Avery is a native of Fairfax, Va., not far from Washington, D.C. He saw many Nationals scouts during his college playing days at Virginia.

"It is kind of a cool aspect going to my hometown team and their organization," Avery said. He added that he was surprised to hear that he'd been traded.

"I found out mid-day Monday," said Avery. "Fleita called me and said I'd been traded. You kind of get stopped in your tracks. It's not usually what you expect to hear on an average Monday."

But Avery noted that the trade is a good opportunity for him to spread his wings with another club. He wasn't particularly happy with his 2008 season. He spent time on the disabled list, which coincided in a brief stint with Class Advanced-A Daytona.

"After the season I had in 2007 and the (Arizona) Fall League in 2007, my heights were set a little higher than what I put forth and the results I had in 2008," Avery said. "The first half, I was pitching through injuries and ended up on the DL for about five weeks. That's always miserable and it kind of hampered me. I was happy with my second half, so that's kind of what I want to build off of from here.

"If I look at it from the second half on, pitching healthy, it was a couple of steps forward. That's what I'm going to focus on as far as what to build on."

While Avery had semi-successful numbers in four different seasons with the Cubs, Buchter (pron. BUCK-TER) has struggled in two-plus seasons of pro ball. He held a 6.95 ERA over his first two seasons in the Nationals' farm system, but this past season strung together some fairly nice performances while pitching in the South Atlantic League.

He has seemed to often lack control, with 46 walks in 69 2/3 innings in his career. But Cubs Director of Amateur Scouting Tim Wilken noted that Buchter is fairly new to pitching. Buchter was an outfielder in junior college, where he was eventually converted to pitcher, Wilken said.

"We've got reports on him kind of being somewhat raw … but you can see by his numbers that he had a pretty decent year (despite) a little too many walks," said Wilken.

Buchter's fastball is anywhere from 86-94 mph, and he features a changeup and curveball in his repertoire. The curveball is more like a slurve, Wilken said.

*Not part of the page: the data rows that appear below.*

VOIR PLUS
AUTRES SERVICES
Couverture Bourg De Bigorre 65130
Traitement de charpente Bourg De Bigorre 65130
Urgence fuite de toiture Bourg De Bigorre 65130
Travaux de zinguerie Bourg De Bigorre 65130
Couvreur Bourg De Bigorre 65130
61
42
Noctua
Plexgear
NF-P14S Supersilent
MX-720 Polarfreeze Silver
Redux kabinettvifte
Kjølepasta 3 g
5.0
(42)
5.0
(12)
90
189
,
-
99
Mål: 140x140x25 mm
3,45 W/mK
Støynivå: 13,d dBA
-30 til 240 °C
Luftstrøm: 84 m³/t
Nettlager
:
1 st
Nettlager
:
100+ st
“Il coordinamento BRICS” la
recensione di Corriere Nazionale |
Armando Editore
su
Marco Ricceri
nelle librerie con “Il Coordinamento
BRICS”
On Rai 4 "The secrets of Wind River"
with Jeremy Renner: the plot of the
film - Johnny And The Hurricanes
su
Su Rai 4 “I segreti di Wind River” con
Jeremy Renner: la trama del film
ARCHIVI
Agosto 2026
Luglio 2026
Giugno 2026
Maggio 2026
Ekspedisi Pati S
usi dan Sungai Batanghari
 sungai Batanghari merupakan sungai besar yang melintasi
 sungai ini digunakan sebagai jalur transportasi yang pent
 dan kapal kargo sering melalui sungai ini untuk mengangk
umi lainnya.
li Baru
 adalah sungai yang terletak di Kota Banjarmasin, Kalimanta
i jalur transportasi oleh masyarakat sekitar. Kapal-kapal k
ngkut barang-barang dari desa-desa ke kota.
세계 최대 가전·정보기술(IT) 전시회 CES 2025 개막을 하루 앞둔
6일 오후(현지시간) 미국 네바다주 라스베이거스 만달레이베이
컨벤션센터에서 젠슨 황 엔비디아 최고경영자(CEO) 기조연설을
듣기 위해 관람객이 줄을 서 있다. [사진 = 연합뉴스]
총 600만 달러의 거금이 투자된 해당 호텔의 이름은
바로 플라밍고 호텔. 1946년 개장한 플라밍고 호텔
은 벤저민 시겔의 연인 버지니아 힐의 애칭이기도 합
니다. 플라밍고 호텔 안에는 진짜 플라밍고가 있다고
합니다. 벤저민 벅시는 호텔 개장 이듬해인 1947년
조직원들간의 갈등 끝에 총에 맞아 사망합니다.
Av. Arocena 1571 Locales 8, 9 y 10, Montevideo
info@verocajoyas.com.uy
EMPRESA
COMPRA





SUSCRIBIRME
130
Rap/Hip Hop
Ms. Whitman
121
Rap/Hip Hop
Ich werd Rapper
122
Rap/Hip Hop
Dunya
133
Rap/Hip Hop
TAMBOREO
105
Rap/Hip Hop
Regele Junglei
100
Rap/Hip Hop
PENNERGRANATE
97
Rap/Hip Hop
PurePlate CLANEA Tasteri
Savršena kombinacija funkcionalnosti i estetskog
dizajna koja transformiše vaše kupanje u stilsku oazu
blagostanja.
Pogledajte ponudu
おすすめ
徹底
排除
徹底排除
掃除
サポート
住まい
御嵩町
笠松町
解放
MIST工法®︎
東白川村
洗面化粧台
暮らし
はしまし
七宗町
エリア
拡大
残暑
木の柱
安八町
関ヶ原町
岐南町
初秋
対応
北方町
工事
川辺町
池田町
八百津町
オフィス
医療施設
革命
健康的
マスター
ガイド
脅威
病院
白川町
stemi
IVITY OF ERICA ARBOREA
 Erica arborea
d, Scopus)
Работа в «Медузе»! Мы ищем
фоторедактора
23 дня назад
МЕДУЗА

"He's got a changeup and curveball," Wilken said of Buchter's secondary pitches. "From all our reports, it's kind of a work in progress. It's not so dissimilar to Mateo. It's not a comparison to Mateo, but it's not so dissimilar because he (Mateo) didn't have much of a breaking ball until right at the end.

"That's not to be confused with a comparison; it's more of a sighting of a breaking ball that has some potential. It's not necessarily average at this time, just like Mateo's wasn't. But there may be enough in there. With (Buchter's) limited amount of innings, who knows what could happen here."

Wilken noted that the Cubs have an assortment of young left-handers stockpiled at the minor league level from Class Low-A Boise to Daytona.

Those pitchers include 2008 draftees James Leverton and Jeff Beliveau, plus converted outfielder Luke Sommer, young Dominican lefty Jeff Antigua, Buchter, and 2007 draftees Zach Ashwood, Chris Siegfried, Dustin Sasser, James Russell and 2006 draftee Jeremy Papelbon – many of whom were brought to the Cubs' annual Instructional League this fall.

"Basically it was brought up by Washington that they had certain interest in Avery," Wilken said. "Avery was a little bit trapped over here on the right-hand side, and our theory has always been to add a lefty when you can, which is probably different than most other organizations. But (Buchter) was a little bit of a younger guy that now gives us 11 different lefties from Boise to Daytona now."